**** READING TEXT

Comparing Hive with Spark SQL

This tutorial is adapted from Web Age course Hadoop Programming on the Cloudera Platform.

In this tutorial, you will work through two functionally equivalent examples / demos – one written in Hive (v. 1.1) and the other written using PySpark API for the Spark SQL module (v. 1.6) – to see the differences between the command syntax of these popular Big Data processing systems. Both examples / demos have been prepared using CDH 5.13.0 and that’s what you are going to use in this exercise.

We will work against the same input file in both examples, running functionally equivalent query statements against that file.

Both Hive and PySpark shells support the Unix command-line short-cuts that allow you to quickly navigate along a single command line:

Ctrl-a Moves the cursor to the start of the line.

Ctrl-e Moves the cursor to the end of the line.

Ctrl-k Deletes (kills) the line contents to the right of the cursor.

Ctrl-u Deletes the line contents to the left of cursor.

Part 1 – Connect to the  Environment

  • Download and install Cloudera’s Quickstart VM. Follow this link for instructions.

Part 2 – Setting up the Working Environment

All the steps in this tutorial will be performed in the /home/cloudera/Works directory. Create this direectory if it is not existing.

********
**** RECORD EXTRACTS

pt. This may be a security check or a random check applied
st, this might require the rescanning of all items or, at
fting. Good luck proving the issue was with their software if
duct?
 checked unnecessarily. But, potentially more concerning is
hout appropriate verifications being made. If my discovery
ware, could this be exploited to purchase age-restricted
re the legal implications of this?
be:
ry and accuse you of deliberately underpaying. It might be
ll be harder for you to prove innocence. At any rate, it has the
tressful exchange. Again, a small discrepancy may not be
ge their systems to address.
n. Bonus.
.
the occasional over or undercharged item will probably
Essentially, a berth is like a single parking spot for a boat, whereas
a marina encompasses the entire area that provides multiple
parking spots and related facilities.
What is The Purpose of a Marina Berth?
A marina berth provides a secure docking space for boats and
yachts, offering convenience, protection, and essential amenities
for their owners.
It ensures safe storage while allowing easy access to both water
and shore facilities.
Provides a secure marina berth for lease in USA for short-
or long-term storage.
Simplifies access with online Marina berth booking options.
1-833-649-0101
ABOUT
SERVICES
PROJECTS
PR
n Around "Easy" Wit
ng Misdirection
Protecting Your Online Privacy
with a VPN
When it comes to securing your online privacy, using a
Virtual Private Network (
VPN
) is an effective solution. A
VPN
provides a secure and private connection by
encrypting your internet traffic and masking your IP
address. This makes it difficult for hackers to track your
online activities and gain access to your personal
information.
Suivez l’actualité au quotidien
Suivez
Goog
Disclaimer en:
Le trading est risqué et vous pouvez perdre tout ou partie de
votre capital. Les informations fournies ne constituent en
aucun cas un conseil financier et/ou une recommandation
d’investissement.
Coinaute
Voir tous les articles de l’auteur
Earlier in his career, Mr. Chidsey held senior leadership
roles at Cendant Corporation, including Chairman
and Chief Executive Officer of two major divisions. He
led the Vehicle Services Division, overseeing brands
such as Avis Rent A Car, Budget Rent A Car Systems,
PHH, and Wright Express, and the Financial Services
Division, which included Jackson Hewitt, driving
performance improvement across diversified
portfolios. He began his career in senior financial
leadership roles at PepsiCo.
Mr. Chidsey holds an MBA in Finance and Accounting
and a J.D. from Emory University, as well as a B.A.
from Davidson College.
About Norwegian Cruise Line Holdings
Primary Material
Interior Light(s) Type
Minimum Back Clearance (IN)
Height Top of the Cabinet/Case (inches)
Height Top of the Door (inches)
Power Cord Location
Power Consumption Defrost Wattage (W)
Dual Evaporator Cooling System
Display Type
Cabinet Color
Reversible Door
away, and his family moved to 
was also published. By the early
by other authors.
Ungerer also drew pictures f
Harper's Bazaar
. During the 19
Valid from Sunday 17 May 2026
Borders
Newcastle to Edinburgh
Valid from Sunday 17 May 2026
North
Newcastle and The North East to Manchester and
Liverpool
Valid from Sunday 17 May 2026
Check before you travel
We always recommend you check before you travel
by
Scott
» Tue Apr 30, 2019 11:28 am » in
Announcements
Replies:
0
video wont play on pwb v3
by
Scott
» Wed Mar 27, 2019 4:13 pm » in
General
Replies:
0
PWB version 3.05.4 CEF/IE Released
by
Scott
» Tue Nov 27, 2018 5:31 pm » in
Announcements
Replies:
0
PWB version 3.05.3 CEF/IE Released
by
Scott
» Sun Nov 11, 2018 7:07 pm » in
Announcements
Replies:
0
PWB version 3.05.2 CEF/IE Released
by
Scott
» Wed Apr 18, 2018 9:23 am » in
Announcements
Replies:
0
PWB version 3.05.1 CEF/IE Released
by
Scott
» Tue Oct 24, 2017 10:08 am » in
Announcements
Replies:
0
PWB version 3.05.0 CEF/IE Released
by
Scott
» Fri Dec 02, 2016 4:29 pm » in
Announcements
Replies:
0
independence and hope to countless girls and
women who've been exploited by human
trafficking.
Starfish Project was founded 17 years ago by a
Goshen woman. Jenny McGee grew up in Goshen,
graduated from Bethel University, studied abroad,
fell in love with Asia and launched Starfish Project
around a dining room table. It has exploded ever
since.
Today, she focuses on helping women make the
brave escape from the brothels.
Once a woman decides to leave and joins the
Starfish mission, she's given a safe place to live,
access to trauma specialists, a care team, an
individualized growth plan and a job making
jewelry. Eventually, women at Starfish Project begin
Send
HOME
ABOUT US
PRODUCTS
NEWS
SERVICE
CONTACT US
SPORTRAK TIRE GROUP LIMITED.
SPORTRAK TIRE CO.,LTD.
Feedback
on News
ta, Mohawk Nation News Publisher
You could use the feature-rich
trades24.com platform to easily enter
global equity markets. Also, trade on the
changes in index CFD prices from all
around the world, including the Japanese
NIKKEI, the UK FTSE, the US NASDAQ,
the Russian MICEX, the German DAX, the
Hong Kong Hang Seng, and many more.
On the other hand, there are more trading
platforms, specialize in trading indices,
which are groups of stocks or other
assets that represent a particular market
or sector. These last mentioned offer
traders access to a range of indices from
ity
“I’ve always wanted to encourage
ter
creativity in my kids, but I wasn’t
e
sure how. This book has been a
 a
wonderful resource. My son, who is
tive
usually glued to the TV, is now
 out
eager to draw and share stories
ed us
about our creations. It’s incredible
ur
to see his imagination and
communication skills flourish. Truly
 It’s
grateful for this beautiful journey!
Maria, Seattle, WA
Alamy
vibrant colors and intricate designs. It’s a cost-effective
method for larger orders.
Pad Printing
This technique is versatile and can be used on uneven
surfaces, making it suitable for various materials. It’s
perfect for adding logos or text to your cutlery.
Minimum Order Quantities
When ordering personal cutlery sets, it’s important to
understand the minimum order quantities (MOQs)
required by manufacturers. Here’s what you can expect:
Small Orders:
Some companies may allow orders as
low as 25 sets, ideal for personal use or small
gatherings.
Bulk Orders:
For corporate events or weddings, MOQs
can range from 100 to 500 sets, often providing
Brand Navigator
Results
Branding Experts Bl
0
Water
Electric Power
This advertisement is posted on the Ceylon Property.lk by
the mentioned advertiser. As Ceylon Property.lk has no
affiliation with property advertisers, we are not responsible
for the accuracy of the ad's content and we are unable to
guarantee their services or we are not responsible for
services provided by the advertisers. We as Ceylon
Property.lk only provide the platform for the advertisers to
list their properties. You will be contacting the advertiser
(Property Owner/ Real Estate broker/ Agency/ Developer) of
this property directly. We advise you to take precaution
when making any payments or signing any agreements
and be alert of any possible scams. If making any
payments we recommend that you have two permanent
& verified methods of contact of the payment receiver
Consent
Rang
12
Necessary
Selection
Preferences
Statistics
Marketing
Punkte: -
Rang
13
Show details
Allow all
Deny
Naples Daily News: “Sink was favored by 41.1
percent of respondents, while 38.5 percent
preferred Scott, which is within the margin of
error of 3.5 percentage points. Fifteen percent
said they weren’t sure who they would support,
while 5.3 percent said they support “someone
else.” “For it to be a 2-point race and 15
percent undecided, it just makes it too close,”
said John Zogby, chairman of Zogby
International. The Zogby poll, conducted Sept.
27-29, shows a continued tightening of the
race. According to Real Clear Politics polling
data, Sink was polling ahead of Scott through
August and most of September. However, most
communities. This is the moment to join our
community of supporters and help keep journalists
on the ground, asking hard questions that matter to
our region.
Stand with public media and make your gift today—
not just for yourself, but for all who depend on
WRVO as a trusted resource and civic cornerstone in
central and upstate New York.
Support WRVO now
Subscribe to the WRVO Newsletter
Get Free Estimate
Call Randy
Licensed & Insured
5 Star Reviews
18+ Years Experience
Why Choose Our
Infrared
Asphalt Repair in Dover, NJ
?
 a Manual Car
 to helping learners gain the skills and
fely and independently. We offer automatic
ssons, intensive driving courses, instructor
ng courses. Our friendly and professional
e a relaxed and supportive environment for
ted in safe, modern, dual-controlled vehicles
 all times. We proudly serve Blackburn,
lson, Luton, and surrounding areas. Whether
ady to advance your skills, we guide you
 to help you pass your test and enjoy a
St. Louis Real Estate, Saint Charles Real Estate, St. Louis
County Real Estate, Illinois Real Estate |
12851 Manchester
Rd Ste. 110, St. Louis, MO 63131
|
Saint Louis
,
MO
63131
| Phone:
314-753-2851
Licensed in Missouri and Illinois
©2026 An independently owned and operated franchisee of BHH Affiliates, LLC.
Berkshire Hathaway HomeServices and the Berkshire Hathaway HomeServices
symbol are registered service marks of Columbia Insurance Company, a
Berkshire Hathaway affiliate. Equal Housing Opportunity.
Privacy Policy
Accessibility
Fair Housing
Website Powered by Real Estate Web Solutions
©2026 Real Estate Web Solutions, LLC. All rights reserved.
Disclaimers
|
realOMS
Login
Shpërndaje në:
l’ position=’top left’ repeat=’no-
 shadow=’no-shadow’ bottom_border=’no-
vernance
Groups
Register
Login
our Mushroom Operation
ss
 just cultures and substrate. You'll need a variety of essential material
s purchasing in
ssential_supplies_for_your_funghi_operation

********

**DIRECTIONS**
Retype the whole tutorial comparing Hive with Spark SQL, from its title through its last sentence, with nothing changed.

**EXERCISE SOLUTION**
Comparing Hive with Spark SQL

This tutorial is adapted from Web Age course Hadoop Programming on the Cloudera Platform.

In this tutorial, you will work through two functionally equivalent examples / demos – one written in Hive (v. 1.1) and the other written using PySpark API for the Spark SQL module (v. 1.6) – to see the differences between the command syntax of these popular Big Data processing systems. Both examples / demos have been prepared using CDH 5.13.0 and that’s what you are going to use in this exercise.

We will work against the same input file in both examples, running functionally equivalent query statements against that file.

Both Hive and PySpark shells support the Unix command-line short-cuts that allow you to quickly navigate along a single command line:

Ctrl-a Moves the cursor to the start of the line.

Ctrl-e Moves the cursor to the end of the line.

Ctrl-k Deletes (kills) the line contents to the right of the cursor.

Ctrl-u Deletes the line contents to the left of cursor.

Part 1 – Connect to the  Environment

  • Download and install Cloudera’s Quickstart VM. Follow this link for instructions.

Part 2 – Setting up the Working Environment

All the steps in this tutorial will be performed in the /home/cloudera/Works directory. Create this direectory if it is not existing.